## ASSIGNED TASK
Please copy each line of the records below that includes the word "SageMaker".

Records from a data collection
···

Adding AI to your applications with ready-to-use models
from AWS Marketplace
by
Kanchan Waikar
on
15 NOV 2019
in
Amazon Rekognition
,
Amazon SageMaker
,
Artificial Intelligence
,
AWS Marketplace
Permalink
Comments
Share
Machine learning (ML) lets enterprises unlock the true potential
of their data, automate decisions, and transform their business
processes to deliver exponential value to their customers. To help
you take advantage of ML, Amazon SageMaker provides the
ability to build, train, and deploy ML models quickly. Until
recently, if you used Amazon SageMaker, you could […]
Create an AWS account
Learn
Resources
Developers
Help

···

## ANSWER TO THE PROBLEM
Amazon SageMaker
you take advantage of ML, Amazon SageMaker provides the
recently, if you used Amazon SageMaker, you could […]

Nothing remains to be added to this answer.